Rated “good” across all areas of inspection but one – “provision for learners with high needs”, which inspectors deemed “outstanding” – it is plain that validation by external regulators is not what drives this college’s executive. It is, if anything, an added bonus for work that is its own reward.

“If ‘outstanding’ is the aim, what’s your commitment to the long term? To the community?” asks Rose. “’Outstanding’ would be great for about a week. Then we’d be asking ‘What next?’”

Regarding the new inspection framework, Laura McLean, the director of strategic development, simply says: “It’s business as usual.” Her role is to be the executive’s eyes on the horizon, to see and prepare for what’s rolling in. I get a clear sense that Ofsted’s big sea change this September is more of a ripple than a wave in this part of Norfolk. There are bigger fish to fry.

Four key leadership principles frame how this team operates: their “ways of working”, setting out parameters for professional communication, their high expectations that span everything from comportment to professional ethics, their commitment to the team (“not the one you lead, but the one you’re in”), and their encouragement of entrepreneurialism and professional agency.

It is adherence to these that have led them to abandon all formal lesson observations, and to normalise instead an open-door and supportive culture of learning walks – and they walk the soles off their shoes! It’s all part of an attitude to accountability that is reciprocal. The executive team regularly put out “You said… We did…” literature for staff and students alike. The results for staff are strong retention and low turnover.

But two fundamentals precede all else.
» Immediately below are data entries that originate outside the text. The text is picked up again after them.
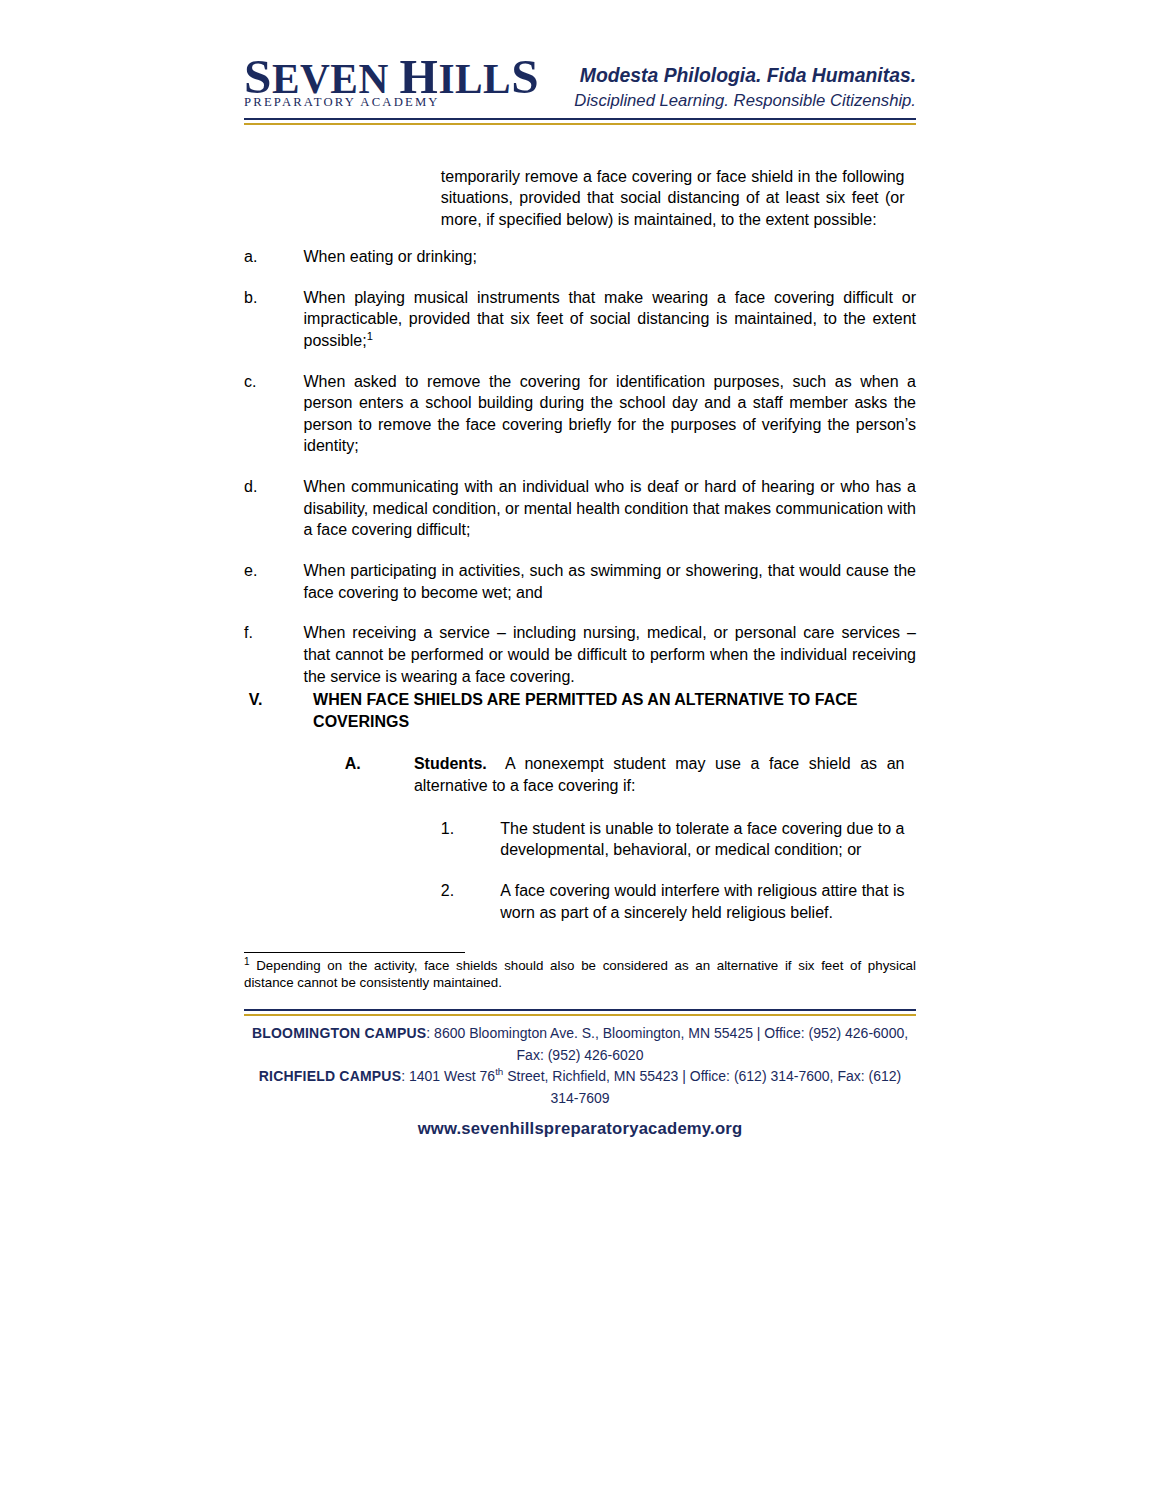SEVEN HILLS
PREPARATORY ACADEMY
Modesta Philologia. Fida Humanitas.
Disciplined Learning. Responsible Citizenship.
temporarily remove a face covering or face shield in the following situations, provided that social distancing of at least six feet (or more, if specified below) is maintained, to the extent possible:
a. When eating or drinking;
b. When playing musical instruments that make wearing a face covering difficult or impracticable, provided that six feet of social distancing is maintained, to the extent possible;1
c. When asked to remove the covering for identification purposes, such as when a person enters a school building during the school day and a staff member asks the person to remove the face covering briefly for the purposes of verifying the person’s identity;
d. When communicating with an individual who is deaf or hard of hearing or who has a disability, medical condition, or mental health condition that makes communication with a face covering difficult;
e. When participating in activities, such as swimming or showering, that would cause the face covering to become wet; and
f. When receiving a service – including nursing, medical, or personal care services – that cannot be performed or would be difficult to perform when the individual receiving the service is wearing a face covering.
V. WHEN FACE SHIELDS ARE PERMITTED AS AN ALTERNATIVE TO FACE COVERINGS
A. Students. A nonexempt student may use a face shield as an alternative to a face covering if:
1. The student is unable to tolerate a face covering due to a developmental, behavioral, or medical condition; or
2. A face covering would interfere with religious attire that is worn as part of a sincerely held religious belief.
1 Depending on the activity, face shields should also be considered as an alternative if six feet of physical distance cannot be consistently maintained.
BLOOMINGTON CAMPUS: 8600 Bloomington Ave. S., Bloomington, MN 55425 | Office: (952) 426-6000, Fax: (952) 426-6020
RICHFIELD CAMPUS: 1401 West 76th Street, Richfield, MN 55423 | Office: (612) 314-7600, Fax: (612) 314-7609
www.sevenhillspreparatoryacademy.org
First, shared values, chief among them their belief in their community. Second, shared language, the refrains and phrases they all speak.
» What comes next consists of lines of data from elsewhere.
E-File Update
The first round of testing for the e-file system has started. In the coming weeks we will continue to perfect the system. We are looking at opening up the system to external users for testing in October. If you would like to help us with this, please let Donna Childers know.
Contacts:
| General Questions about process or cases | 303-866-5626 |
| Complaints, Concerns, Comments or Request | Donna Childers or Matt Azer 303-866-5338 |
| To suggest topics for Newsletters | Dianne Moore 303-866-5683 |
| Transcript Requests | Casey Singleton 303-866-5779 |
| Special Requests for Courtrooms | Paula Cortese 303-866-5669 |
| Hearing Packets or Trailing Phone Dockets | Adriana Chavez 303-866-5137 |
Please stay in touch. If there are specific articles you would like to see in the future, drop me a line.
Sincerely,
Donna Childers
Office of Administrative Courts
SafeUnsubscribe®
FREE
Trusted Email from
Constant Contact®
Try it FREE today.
These are shared by Martin Colbourne, the managing director of CCN’s independent off-shoot, Norfolk Educational Services (NES), which provides the group with non-teaching support services. He talks about the challenge of mergers being to rebuild morale with a clear vision. He is proud that his team is made up of specialists who have the space and trust to do their work so that he can do his. He is equally proud that all 250 NES staff are on the Local Government Pension Scheme (LGPS) and haven’t been forced on to a lower provision.
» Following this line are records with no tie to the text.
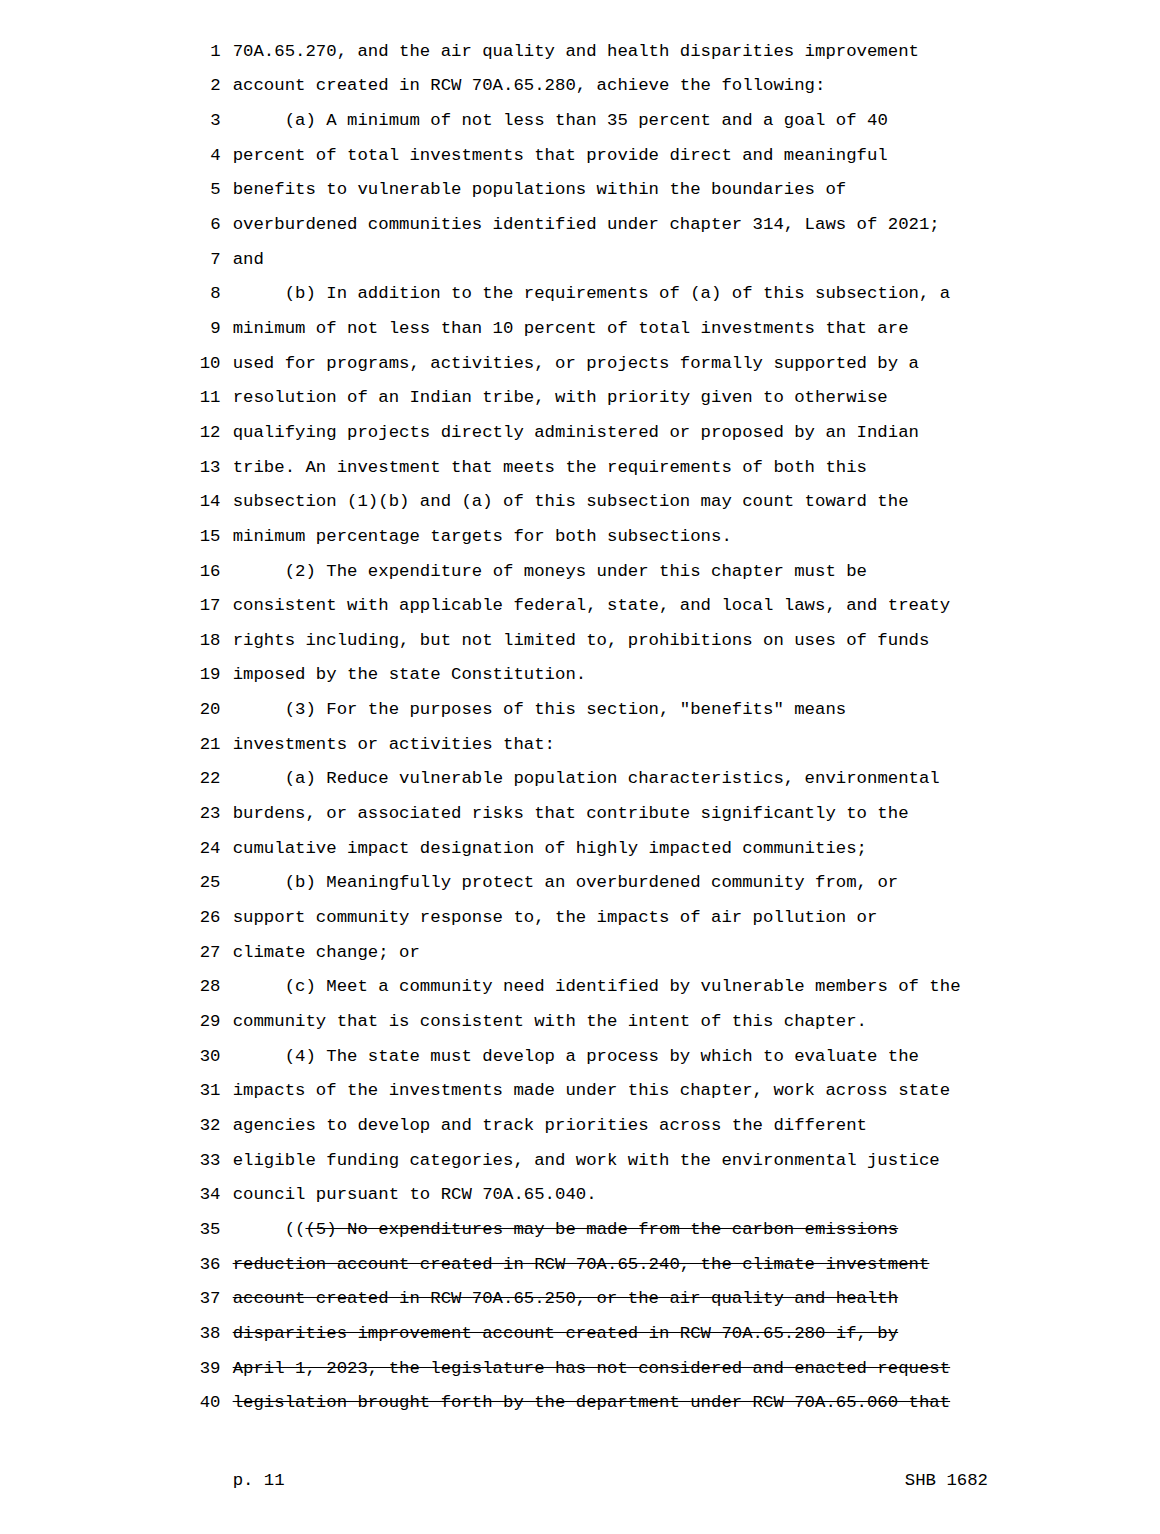70A.65.270, and the air quality and health disparities improvement
account created in RCW 70A.65.280, achieve the following:
(a) A minimum of not less than 35 percent and a goal of 40
percent of total investments that provide direct and meaningful
benefits to vulnerable populations within the boundaries of
overburdened communities identified under chapter 314, Laws of 2021;
and
(b) In addition to the requirements of (a) of this subsection, a
minimum of not less than 10 percent of total investments that are
used for programs, activities, or projects formally supported by a
resolution of an Indian tribe, with priority given to otherwise
qualifying projects directly administered or proposed by an Indian
tribe. An investment that meets the requirements of both this
subsection (1)(b) and (a) of this subsection may count toward the
minimum percentage targets for both subsections.
(2) The expenditure of moneys under this chapter must be
consistent with applicable federal, state, and local laws, and treaty
rights including, but not limited to, prohibitions on uses of funds
imposed by the state Constitution.
(3) For the purposes of this section, "benefits" means
investments or activities that:
(a) Reduce vulnerable population characteristics, environmental
burdens, or associated risks that contribute significantly to the
cumulative impact designation of highly impacted communities;
(b) Meaningfully protect an overburdened community from, or
support community response to, the impacts of air pollution or
climate change; or
(c) Meet a community need identified by vulnerable members of the
community that is consistent with the intent of this chapter.
(4) The state must develop a process by which to evaluate the
impacts of the investments made under this chapter, work across state
agencies to develop and track priorities across the different
eligible funding categories, and work with the environmental justice
council pursuant to RCW 70A.65.040.
(((5) No expenditures may be made from the carbon emissions
reduction account created in RCW 70A.65.240, the climate investment
account created in RCW 70A.65.250, or the air quality and health
disparities improvement account created in RCW 70A.65.280 if, by
April 1, 2023, the legislature has not considered and enacted request
legislation brought forth by the department under RCW 70A.65.060 that
p. 11 SHB 1682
They are shared too by Emily Staley, the president of the student union and full member of the executive team. She arrived from Adelaide in 2015, got her GCSES, then her health and social care qualifications, and became the college’s women’s officer, leading a successful campaign to support young women in period poverty. Her passion for civic leadership awakened, she now sits as an equal in all executive meetings. Daunting? Yes. “But I can say what I want there and then.” She ensures, in her own words, that “students govern”.

Elaine Dale, the director of SEND support and college nursery, explains that these values and this language emanate from a “creative excellence” leadership development programme the college ran in 2010. “We realised quickly that inclusion wasn’t limited to SEND, but had to be about a culture of inclusion for everyone.”

It isn’t simply a way of working that a visitor encounters here. You walk into a culture. It has roots. It has had time and space to grow, to take wrong turns, to overcome challenges and to keep going. It reaches for the sky while nurturing its soil. I ask Peasgood, the chief executive, what she thinks the secret ingredient to her team’s coherence and drive are. Her answer: “Success comes from culture. My job is to make that culture part of everyone’s DNA.”

It’s not an easy place to work, but it is a great place to work.

And despite her humility – because, in fact, of her humility – it is clear how she has achieved it. The belief in Norfolk’s community and the language of “zero blame” are hers. Talking the talk is the easy bit, and walking the walk is harder, but for Peasgood, it’s important to go further still. “It’s not just what you say, but how you say it,” she says. To lead like that truly is a very visible high-wire act, and that’s why you need a strong safety net. In her executive team, she has exactly that.